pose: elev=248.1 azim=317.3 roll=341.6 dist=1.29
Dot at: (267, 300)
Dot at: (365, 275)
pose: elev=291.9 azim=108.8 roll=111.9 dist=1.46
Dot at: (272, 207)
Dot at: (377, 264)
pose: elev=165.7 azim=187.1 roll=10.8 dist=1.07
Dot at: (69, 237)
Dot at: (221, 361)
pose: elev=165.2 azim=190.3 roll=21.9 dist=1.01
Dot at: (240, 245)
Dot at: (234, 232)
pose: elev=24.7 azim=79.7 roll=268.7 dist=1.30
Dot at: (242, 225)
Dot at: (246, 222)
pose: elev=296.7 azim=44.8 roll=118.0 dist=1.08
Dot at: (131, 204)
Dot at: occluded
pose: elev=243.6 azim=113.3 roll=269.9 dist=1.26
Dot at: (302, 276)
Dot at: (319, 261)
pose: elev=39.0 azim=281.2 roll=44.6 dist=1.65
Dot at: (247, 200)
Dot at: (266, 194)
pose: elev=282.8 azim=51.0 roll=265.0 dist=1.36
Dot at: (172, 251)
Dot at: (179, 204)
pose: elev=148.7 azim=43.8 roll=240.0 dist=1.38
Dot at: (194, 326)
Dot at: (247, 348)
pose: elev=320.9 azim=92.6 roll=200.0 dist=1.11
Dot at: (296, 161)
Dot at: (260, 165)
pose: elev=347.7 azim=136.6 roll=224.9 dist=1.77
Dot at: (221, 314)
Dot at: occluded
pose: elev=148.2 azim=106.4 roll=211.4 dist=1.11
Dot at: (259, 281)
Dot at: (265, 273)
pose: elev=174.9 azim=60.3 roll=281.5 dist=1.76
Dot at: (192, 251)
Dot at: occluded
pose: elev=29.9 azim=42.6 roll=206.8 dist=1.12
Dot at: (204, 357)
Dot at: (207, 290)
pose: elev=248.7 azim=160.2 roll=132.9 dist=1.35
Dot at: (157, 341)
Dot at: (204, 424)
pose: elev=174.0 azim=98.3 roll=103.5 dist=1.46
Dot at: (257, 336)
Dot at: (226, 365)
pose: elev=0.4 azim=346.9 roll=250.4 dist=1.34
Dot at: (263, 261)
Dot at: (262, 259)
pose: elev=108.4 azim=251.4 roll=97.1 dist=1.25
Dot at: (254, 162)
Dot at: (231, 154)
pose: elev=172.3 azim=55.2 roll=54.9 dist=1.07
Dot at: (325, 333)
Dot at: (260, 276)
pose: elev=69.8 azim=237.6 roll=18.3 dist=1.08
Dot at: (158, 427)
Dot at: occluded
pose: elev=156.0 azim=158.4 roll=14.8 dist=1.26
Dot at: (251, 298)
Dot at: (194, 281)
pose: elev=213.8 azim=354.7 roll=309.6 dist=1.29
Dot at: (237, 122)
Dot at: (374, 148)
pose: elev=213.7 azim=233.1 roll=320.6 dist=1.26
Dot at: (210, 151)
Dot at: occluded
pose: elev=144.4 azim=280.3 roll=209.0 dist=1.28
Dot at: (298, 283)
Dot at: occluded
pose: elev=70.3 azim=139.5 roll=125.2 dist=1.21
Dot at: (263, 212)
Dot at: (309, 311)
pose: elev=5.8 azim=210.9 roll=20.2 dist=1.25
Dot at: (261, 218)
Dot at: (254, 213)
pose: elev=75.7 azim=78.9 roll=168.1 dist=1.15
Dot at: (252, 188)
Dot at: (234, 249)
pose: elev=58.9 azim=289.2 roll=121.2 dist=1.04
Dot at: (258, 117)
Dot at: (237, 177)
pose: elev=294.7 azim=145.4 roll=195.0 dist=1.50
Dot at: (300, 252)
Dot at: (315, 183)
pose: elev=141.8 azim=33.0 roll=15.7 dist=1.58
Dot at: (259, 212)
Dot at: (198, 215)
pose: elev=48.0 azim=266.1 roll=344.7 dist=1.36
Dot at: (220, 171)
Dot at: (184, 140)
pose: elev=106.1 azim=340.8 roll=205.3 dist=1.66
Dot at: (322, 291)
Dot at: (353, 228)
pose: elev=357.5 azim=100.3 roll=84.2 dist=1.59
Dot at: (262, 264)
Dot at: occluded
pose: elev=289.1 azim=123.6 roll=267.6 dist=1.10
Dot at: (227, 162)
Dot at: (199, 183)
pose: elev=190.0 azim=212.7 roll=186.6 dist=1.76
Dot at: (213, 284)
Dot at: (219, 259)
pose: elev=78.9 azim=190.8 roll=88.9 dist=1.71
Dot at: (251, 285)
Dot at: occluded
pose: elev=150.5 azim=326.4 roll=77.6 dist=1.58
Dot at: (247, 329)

****************************************

> Written exercise
Reproduce every item above word for word, from the first through the last.

> Answer to the problem
pose: elev=248.1 azim=317.3 roll=341.6 dist=1.29
Dot at: (267, 300)
Dot at: (365, 275)
pose: elev=291.9 azim=108.8 roll=111.9 dist=1.46
Dot at: (272, 207)
Dot at: (377, 264)
pose: elev=165.7 azim=187.1 roll=10.8 dist=1.07
Dot at: (69, 237)
Dot at: (221, 361)
pose: elev=165.2 azim=190.3 roll=21.9 dist=1.01
Dot at: (240, 245)
Dot at: (234, 232)
pose: elev=24.7 azim=79.7 roll=268.7 dist=1.30
Dot at: (242, 225)
Dot at: (246, 222)
pose: elev=296.7 azim=44.8 roll=118.0 dist=1.08
Dot at: (131, 204)
Dot at: occluded
pose: elev=243.6 azim=113.3 roll=269.9 dist=1.26
Dot at: (302, 276)
Dot at: (319, 261)
pose: elev=39.0 azim=281.2 roll=44.6 dist=1.65
Dot at: (247, 200)
Dot at: (266, 194)
pose: elev=282.8 azim=51.0 roll=265.0 dist=1.36
Dot at: (172, 251)
Dot at: (179, 204)
pose: elev=148.7 azim=43.8 roll=240.0 dist=1.38
Dot at: (194, 326)
Dot at: (247, 348)
pose: elev=320.9 azim=92.6 roll=200.0 dist=1.11
Dot at: (296, 161)
Dot at: (260, 165)
pose: elev=347.7 azim=136.6 roll=224.9 dist=1.77
Dot at: (221, 314)
Dot at: occluded
pose: elev=148.2 azim=106.4 roll=211.4 dist=1.11
Dot at: (259, 281)
Dot at: (265, 273)
pose: elev=174.9 azim=60.3 roll=281.5 dist=1.76
Dot at: (192, 251)
Dot at: occluded
pose: elev=29.9 azim=42.6 roll=206.8 dist=1.12
Dot at: (204, 357)
Dot at: (207, 290)
pose: elev=248.7 azim=160.2 roll=132.9 dist=1.35
Dot at: (157, 341)
Dot at: (204, 424)
pose: elev=174.0 azim=98.3 roll=103.5 dist=1.46
Dot at: (257, 336)
Dot at: (226, 365)
pose: elev=0.4 azim=346.9 roll=250.4 dist=1.34
Dot at: (263, 261)
Dot at: (262, 259)
pose: elev=108.4 azim=251.4 roll=97.1 dist=1.25
Dot at: (254, 162)
Dot at: (231, 154)
pose: elev=172.3 azim=55.2 roll=54.9 dist=1.07
Dot at: (325, 333)
Dot at: (260, 276)
pose: elev=69.8 azim=237.6 roll=18.3 dist=1.08
Dot at: (158, 427)
Dot at: occluded
pose: elev=156.0 azim=158.4 roll=14.8 dist=1.26
Dot at: (251, 298)
Dot at: (194, 281)
pose: elev=213.8 azim=354.7 roll=309.6 dist=1.29
Dot at: (237, 122)
Dot at: (374, 148)
pose: elev=213.7 azim=233.1 roll=320.6 dist=1.26
Dot at: (210, 151)
Dot at: occluded
pose: elev=144.4 azim=280.3 roll=209.0 dist=1.28
Dot at: (298, 283)
Dot at: occluded
pose: elev=70.3 azim=139.5 roll=125.2 dist=1.21
Dot at: (263, 212)
Dot at: (309, 311)
pose: elev=5.8 azim=210.9 roll=20.2 dist=1.25
Dot at: (261, 218)
Dot at: (254, 213)
pose: elev=75.7 azim=78.9 roll=168.1 dist=1.15
Dot at: (252, 188)
Dot at: (234, 249)
pose: elev=58.9 azim=289.2 roll=121.2 dist=1.04
Dot at: (258, 117)
Dot at: (237, 177)
pose: elev=294.7 azim=145.4 roll=195.0 dist=1.50
Dot at: (300, 252)
Dot at: (315, 183)
pose: elev=141.8 azim=33.0 roll=15.7 dist=1.58
Dot at: (259, 212)
Dot at: (198, 215)
pose: elev=48.0 azim=266.1 roll=344.7 dist=1.36
Dot at: (220, 171)
Dot at: (184, 140)
pose: elev=106.1 azim=340.8 roll=205.3 dist=1.66
Dot at: (322, 291)
Dot at: (353, 228)
pose: elev=357.5 azim=100.3 roll=84.2 dist=1.59
Dot at: (262, 264)
Dot at: occluded
pose: elev=289.1 azim=123.6 roll=267.6 dist=1.10
Dot at: (227, 162)
Dot at: (199, 183)
pose: elev=190.0 azim=212.7 roll=186.6 dist=1.76
Dot at: (213, 284)
Dot at: (219, 259)
pose: elev=78.9 azim=190.8 roll=88.9 dist=1.71
Dot at: (251, 285)
Dot at: occluded
pose: elev=150.5 azim=326.4 roll=77.6 dist=1.58
Dot at: (247, 329)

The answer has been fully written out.